Терабайты информации (и это только в текстовом варианте) пролетают в звуках ночного ветра незаметно. А нам все равно не спится. У кого-то болит башка после вечерней пьянки (у кого по этой же причине сушняк), а кто все еще убирается. Все заняты своими проблемами. Как писал СтогOff: «У каждого, ****ь, свои проблемы!». Ага, вот и у меня они есть. И у тебя… И у него… У всех проблемы. У кого-то серьезней, у кого наивнее. Только где какие – попробуй разберись. Если смотришь объективно на собственные траблы – кажется, что все это бред. А заглянешь в душу собеседнику и увидишь тупого мудака, который недостоин даже того, чтобы тебе посочувствовать. И чем больше мыслей в такую ночь – тем меньше ответов. Вот кажется выход рядом, а он на самом деле далеко. Где-то там. Это вам не “X-files”. Истина, блин, не где-то рядом. Ее будешь искать каждый ночь, ворочаясь в кровати.

И все время будет холодно, как только не укутывайся. Мама все равно положит старое одеяло, из которого ты давно вырос. И выходит все время так, что то пятки торчат, то уши в трубочку сворачиваются. А батареи между тем не топятся. Да и комната угловая, всем ветрам открытая. И никак нельзя согреться. И юношеская фантазия воображает на месте подушки прелестную красавицу. Потом от друзей он узнает, что такие мечты называются мастурбацией. А ему пох в эту ночь.

Почему? А потому что такие ночи редки. И никто не заметит этих ночей. Они есть и все тут. Мы взрослеем, переживаем такие ночи одну за другой. За годом год. Нас мучает бессонница. Нас одолевают мысли. Что же тогда делать? Мы выходим на балкон покурить. Мы похмеляемся пивасиком. А еще лучше крымским вином. Тем, что стояло в открытой трехлитровой банке на подоконнике. Такое перезабродившее зелье срубает с ног любого живого. А потом спишь как медведь зимой. И действительно, сейчас – зима…

Утром бессонница продолжает мучить. Глаза то закрываются, то открываются. Подушка, с вечера скрученная в форме женской талии валяется где-то под ногами. Наволочка, естественно, либо порвана, либо скинута на пол. Сама же голова засунута под вторую подушку, которая ни капельки не греет. И хотя спал за ночь все пару часов. Да и вставать надо только к третьей паре. Встаешь все равно с первым лучом солнца. По привычке. Ведь спальня находится на солнечной стороне. И куда приятнее бодрствовать, чем спать в таких невыносимых условиях. А утро у всех точно одинаковое: туалет, ванная, кухня, заправить кровать, взять деньги, тетради, ручку и книжку Карен Бликсен и к лифту.

А стоит только выйти из подъезда – там о себе дает знать бессонная ночь. Кто-то предположил бы, что глаза самопроизвольно закрываются, и в голову сама собой лезет мысль о приятной мягкой кровати, но нет… Вместо этого зрачки нашего героя режет яркий свет. Свет отовсюду. Кому свет во благо. Кого больше привлекает ночная темнота. Но этим утром трудно спорить, что есть лучше. И кому какая разница, когда кругом так светло.

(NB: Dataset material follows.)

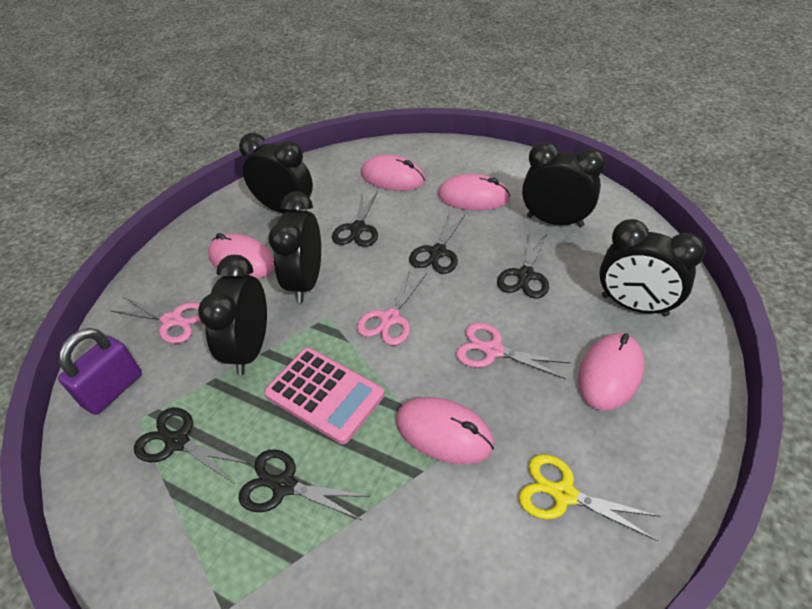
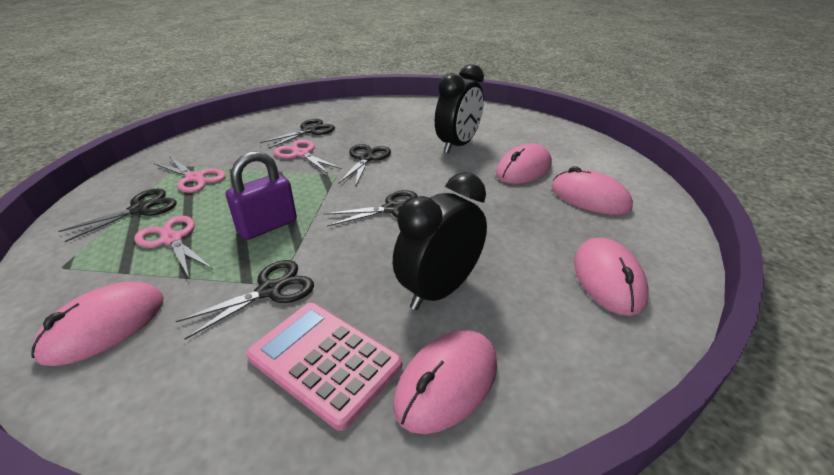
black clock: 5 -> 2
yellow scissors: 1 -> 0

Этим утром даже не возникает мыслей о причине ночной бессонницы. Кому нужна наука? Всем по-барабану до того, что сейчас сезон магнитных бурь. Люди, которые много думают, чрезвычайно болезненно воспринимают такие «дары природы». В ночной тиши под звуки зимней метели мыслям приятнее посещать беспокойные разумы. Тем более что эти разумы и не подозревают о том, что вспышки на Солнце создают зоны пониженного давления, а наш мир – един. Где-то давление высокое, а где-то низкое. Откуда-то куда-то несутся тонны воздушных масс. И уж всем точно все равно до вывалившейся месячной нормы осадков. Они сюда попали с Черного моря. А может и с самого Атлантического океана. Где-то там далеко на островах Слоновой кости в теплых водах плещутся российские буржуи и их толстожопые детишки. А здесь и сейчас мы не спим и думаем.

География, блин… Вот об этом точно никто не думает в своих пропитанных потом кроватях. Даже на утро никто не задумывается: «Чего же это тут такого белого-холодного навалило». И практически все принимаются цитировать синего инопланетного зайчика Бо: «Это же неприятно…». Они, утопая в метровых сугробах, и поскальзываясь на мерзком гололеде, матерятся на бестолковых синоптиков. Клянут всеми божьими карами водителей маршруток, отказавшихся выходить на работу в такой дерьмовый день. А потом оправдываются перед начальством и преподавателями посредством двух извечных русских бед. Даже любители игры в снежки раздражают в такой день. Люди взрослеют, становятся жестокими. Они не помнят тех дней, когда приятно просто покидаться фирновыми комочками. Им сейчас хочется только причинить кому-нибудь боль, ****анув со всей дури по черепушке друга.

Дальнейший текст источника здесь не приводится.